Students who come to Canada will witness one of the most beautiful, natural environments in the world. Canada is also a country of diverse geography, and there is much to experience in its great outdoors: from the lush coastline of British Columbia, the majestic Rocky Mountains of Alberta, the big skies of the prairies, to the 'maple sugar country' in the Great Lakes and St. Lawrence and the rugged hills and picturesque coastline of the Atlantic provinces

Canada is well-known as a safe, just and peaceful society. Canadian crime rates have been falling steadily since the 1990s. In 1997, Canada's police-reported crime rate decreased for the sixth year in a row, falling by five per cent. Violent crimes declined for the fifth year in a row in 1997 and Canada's homicide rate now accounts for less than one percent of all reported violent incidents. Unlike its US neighbours to the south, firearms are strictly controlled and generally are not permitted in Canada.

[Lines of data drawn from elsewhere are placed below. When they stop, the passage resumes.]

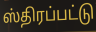
ஸ்திரப்பட்டு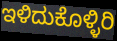
ಇಳಿದುಕೊಳ್ಳಿರಿ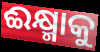
ଈକ୍ଷ୍ମାକୁ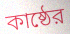
কাষ্ঠের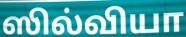
ஸில்வியாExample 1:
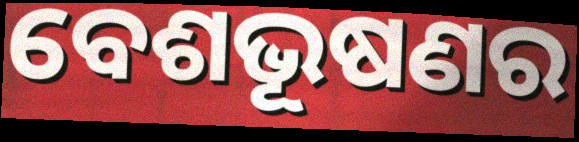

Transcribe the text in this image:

ବେଶଭୂଷଣର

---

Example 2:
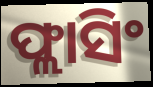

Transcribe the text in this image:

ଫ୍ଲାସିଂ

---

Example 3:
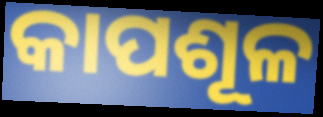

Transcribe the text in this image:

କାପଶୂଳ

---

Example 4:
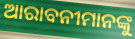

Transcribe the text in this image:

ଆରାବନୀମାନଙ୍କୁ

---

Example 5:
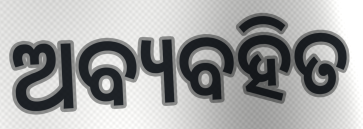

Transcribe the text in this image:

ଅବ୍ୟବହିତ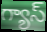
గ్యాస్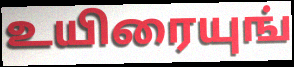
உயிரையுங்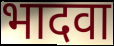
भादवाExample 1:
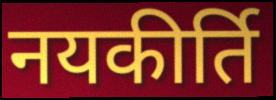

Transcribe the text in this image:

नयकीर्ति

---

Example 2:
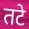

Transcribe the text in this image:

तटे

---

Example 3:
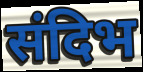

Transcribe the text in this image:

संदिभ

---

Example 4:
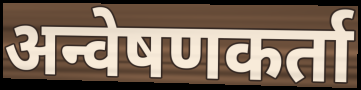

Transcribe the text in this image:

अन्वेषणकर्ता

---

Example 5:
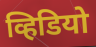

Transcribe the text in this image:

व्हिडियोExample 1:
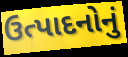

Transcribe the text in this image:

ઉત્પાદનોનું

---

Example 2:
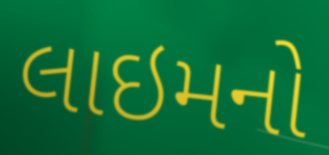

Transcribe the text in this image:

લાઇમનો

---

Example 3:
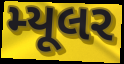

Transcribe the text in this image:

મ્યૂલર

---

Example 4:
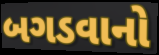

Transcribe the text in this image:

બગડવાનો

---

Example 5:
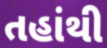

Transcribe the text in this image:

તહાંથી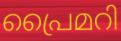
പ്രൈമറി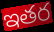
ఇతరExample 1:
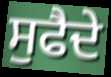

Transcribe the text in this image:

ਸੁਫੈਦੇ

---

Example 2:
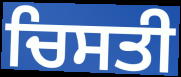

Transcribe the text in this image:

ਚਿਸਤੀ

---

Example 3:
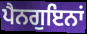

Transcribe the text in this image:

ਪੈਨਗੁਇਨਾਂ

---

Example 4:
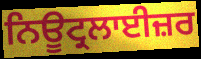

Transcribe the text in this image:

ਨਿਊਟ੍ਰਲਾਈਜ਼ਰ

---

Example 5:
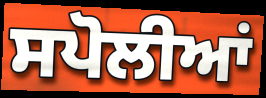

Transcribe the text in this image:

ਸਪੋਲੀਆਂ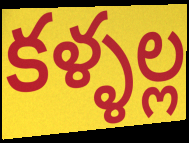
కళ్ళల్లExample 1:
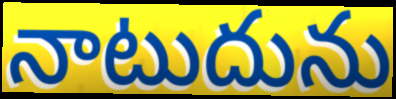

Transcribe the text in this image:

నాటుదును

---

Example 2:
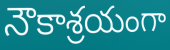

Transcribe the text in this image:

నౌకాశ్రయంగా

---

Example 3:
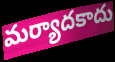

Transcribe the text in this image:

మర్యాదకాదు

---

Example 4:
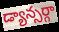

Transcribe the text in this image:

డ్యాన్సర్గా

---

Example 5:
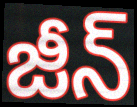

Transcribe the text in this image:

జీన్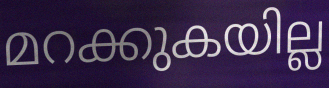
മറക്കുകയില്ല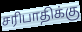
சரிபாதிக்கு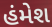
હંમેશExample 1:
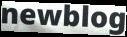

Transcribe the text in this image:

newblog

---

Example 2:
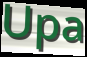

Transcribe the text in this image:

Upa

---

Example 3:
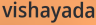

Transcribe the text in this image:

vishayada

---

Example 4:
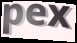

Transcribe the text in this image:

pex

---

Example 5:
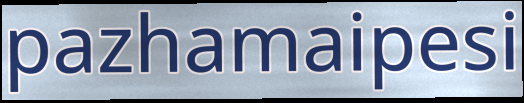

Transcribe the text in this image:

pazhamaipesi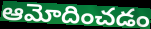
ఆమోదించడం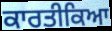
ਕਾਰਤੀਕਿਆ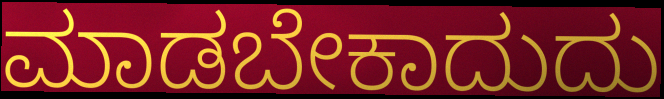
ಮಾಡಬೇಕಾದುದುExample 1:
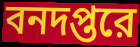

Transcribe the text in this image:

বনদপ্তরে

Canada is an international leader in computer and information technologies and has a reputation for excellence in such sectors as telecommunications, transportation and engineering; and specifically, aerospace, urban transport, microelectronics, medical devices, advanced software, hydroelectric and nuclear power, lasers and opto-electronics, biotechnology, food and beverage processing, geomatics; and ocean and environmental industries.

Canada is a bilingual country with two official languages, English and French. The vast majority (75 per cent) of Canada's French-speaking inhabitants live in the province of Québec, which is located in the eastern part of the country but there are French-speaking communities throughout the country. 
According to a 1991 census, French is the mother tongue of 82 per cent of Québec's population and is spoken at home by 83 per cent of Québecers.

Internationally, it is estimated that some 800 million people speak English and 250 million speak French. As a bilingual nation, Canada offers superior English as a Second Language (ESL) and French as a Second Language (FSL) training for students wishing to learn either or both languages.